## start PROVIDED INFORMATION

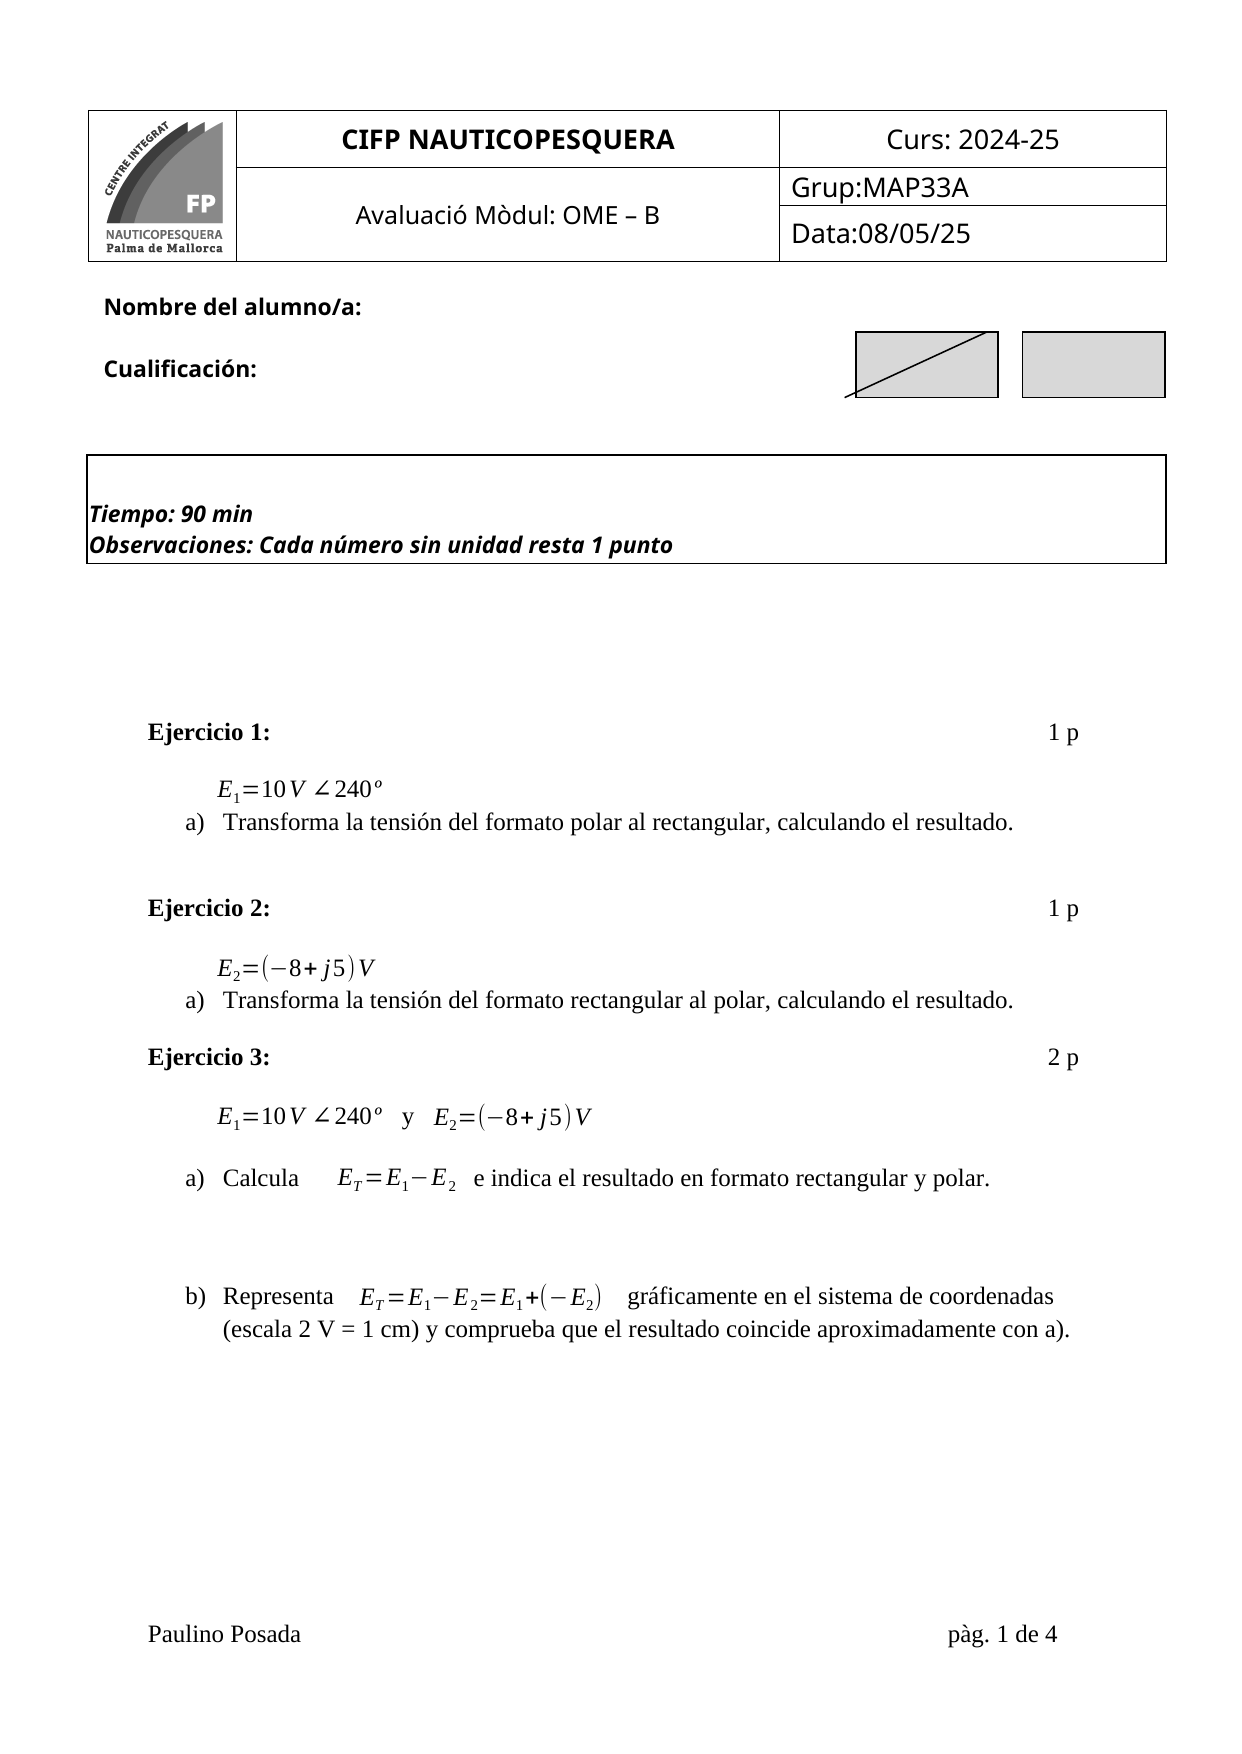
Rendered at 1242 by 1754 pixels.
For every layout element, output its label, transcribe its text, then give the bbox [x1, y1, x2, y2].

text Tiempo: 90 min [89, 498, 1094, 529]
text y [148, 1101, 1094, 1134]
text Cualificación: [103, 353, 855, 384]
picture [100, 111, 229, 260]
text Ejercicio 3: 2 p [148, 1042, 1094, 1071]
text Ejercicio 2: 1 p [148, 893, 1094, 922]
list Transforma la tensión del formato polar al rectangular, calculando el resultado. [185, 807, 1094, 836]
list Transforma la tensión del formato rectangular al polar, calculando el resultado. [185, 985, 1094, 1013]
text [999, 353, 1022, 384]
text Nombre del alumno/a: [103, 290, 1094, 322]
list Calcula e indica el resultado en formato rectangular y polar. [185, 1163, 1094, 1195]
list Representa gráficamente en el sistema de coordenadas (escala 2 V = 1 cm) y comprueba que el resultado coincide aproximadamente con a). [185, 1281, 1094, 1343]
text Observaciones: Cada número sin unidad resta 1 punto [89, 529, 1094, 560]
text Ejercicio 1: 1 p [148, 717, 1094, 745]
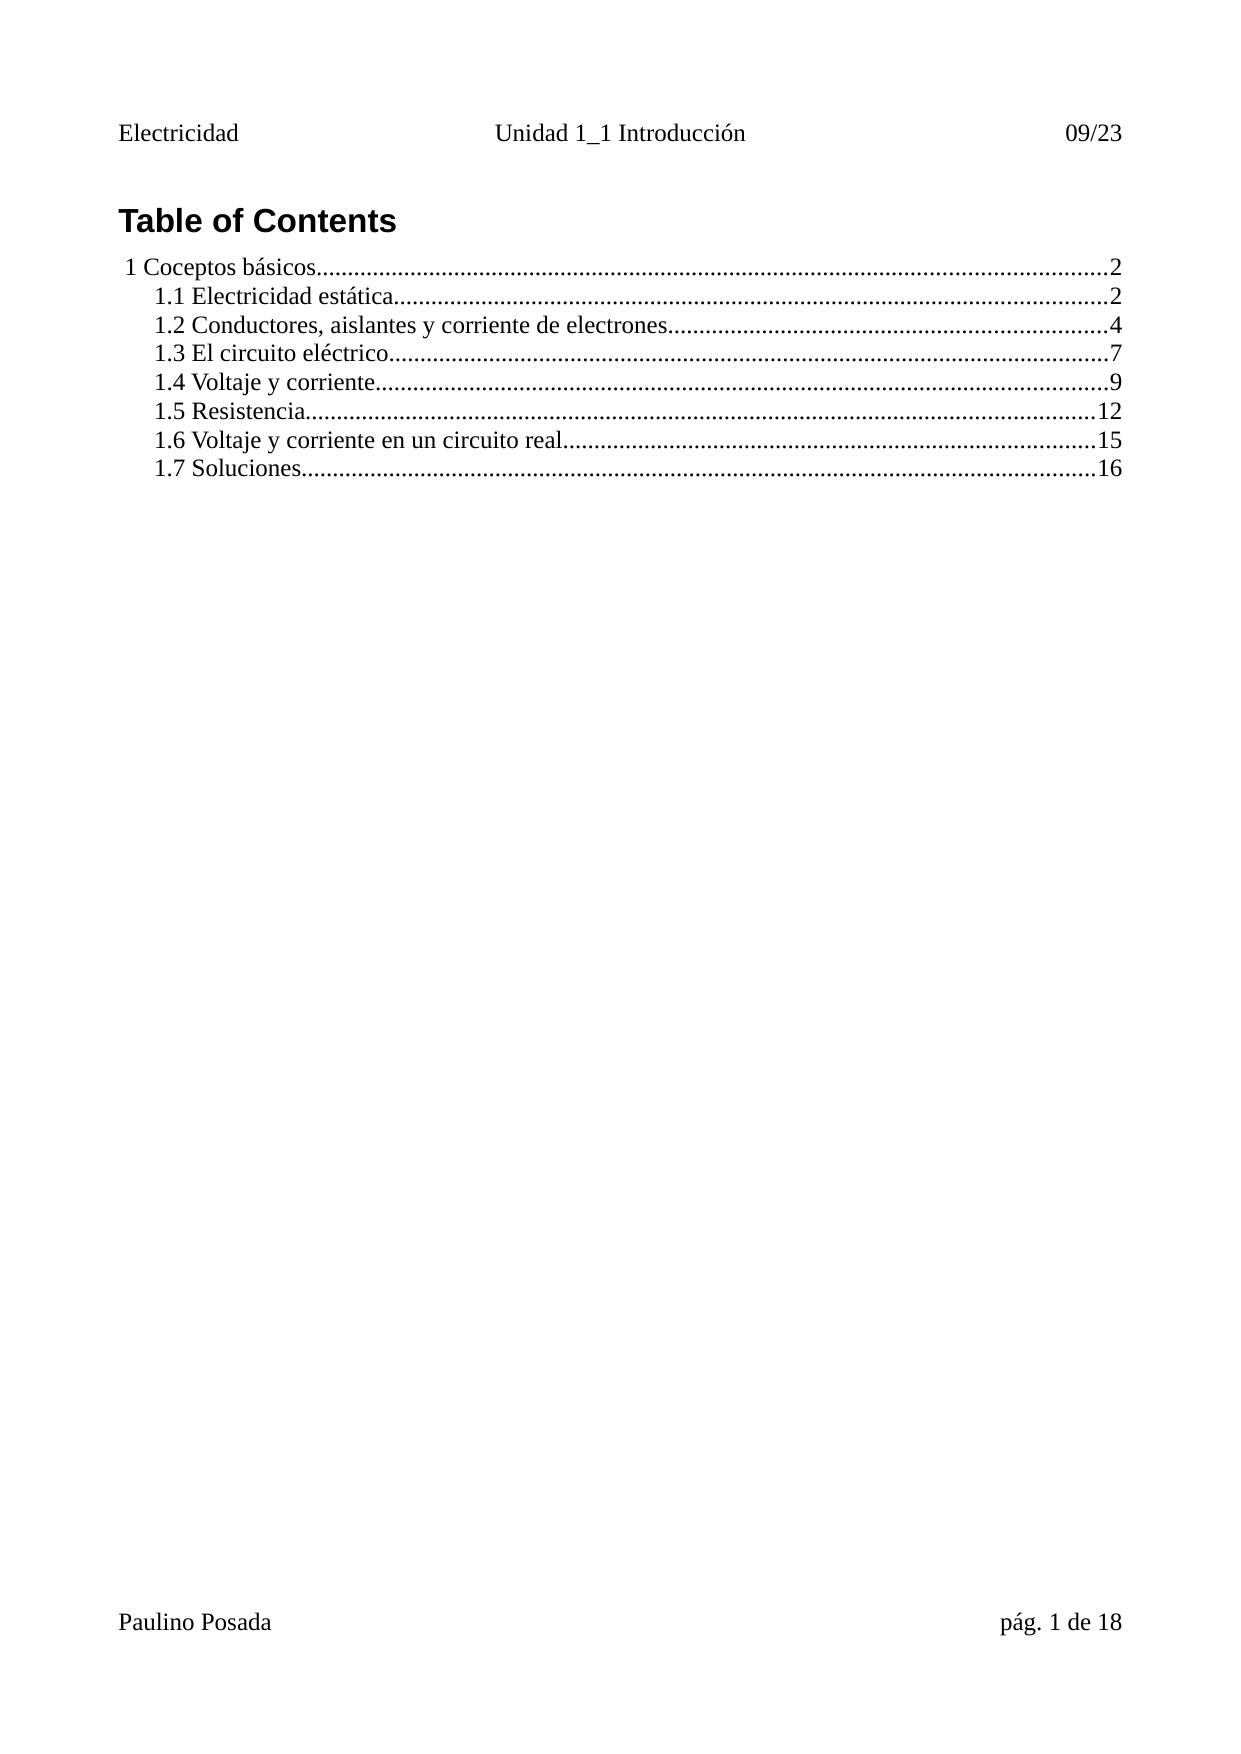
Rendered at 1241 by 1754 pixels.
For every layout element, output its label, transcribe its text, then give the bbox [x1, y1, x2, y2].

## end PROVIDED INFORMATION

GOAL:
Reproduce each line of the rows above word for word, omitting the pictures.

FULL ANSWER:
Rendered at 1242 by 1754 pixels.
For every layout element, output its label, transcribe its text, then give the bbox [x1, y1, x2, y2].

text Tiempo: 90 min [89, 498, 1094, 529]
text y [148, 1101, 1094, 1134]
text Cualificación: [103, 353, 855, 384]
picture [100, 111, 229, 260]
text Ejercicio 3: 2 p [148, 1042, 1094, 1071]
text Ejercicio 2: 1 p [148, 893, 1094, 922]
list Transforma la tensión del formato polar al rectangular, calculando el resultado. [185, 807, 1094, 836]
list Transforma la tensión del formato rectangular al polar, calculando el resultado. [185, 985, 1094, 1013]
text [999, 353, 1022, 384]
text Nombre del alumno/a: [103, 290, 1094, 322]
list Calcula e indica el resultado en formato rectangular y polar. [185, 1163, 1094, 1195]
list Representa gráficamente en el sistema de coordenadas (escala 2 V = 1 cm) y comprueba que el resultado coincide aproximadamente con a). [185, 1281, 1094, 1343]
text Observaciones: Cada número sin unidad resta 1 punto [89, 529, 1094, 560]
text Ejercicio 1: 1 p [148, 717, 1094, 745]
Rendered at 1241 by 1754 pixels.
For every layout element, output its label, transcribe its text, then give the bbox [x1, y1, x2, y2].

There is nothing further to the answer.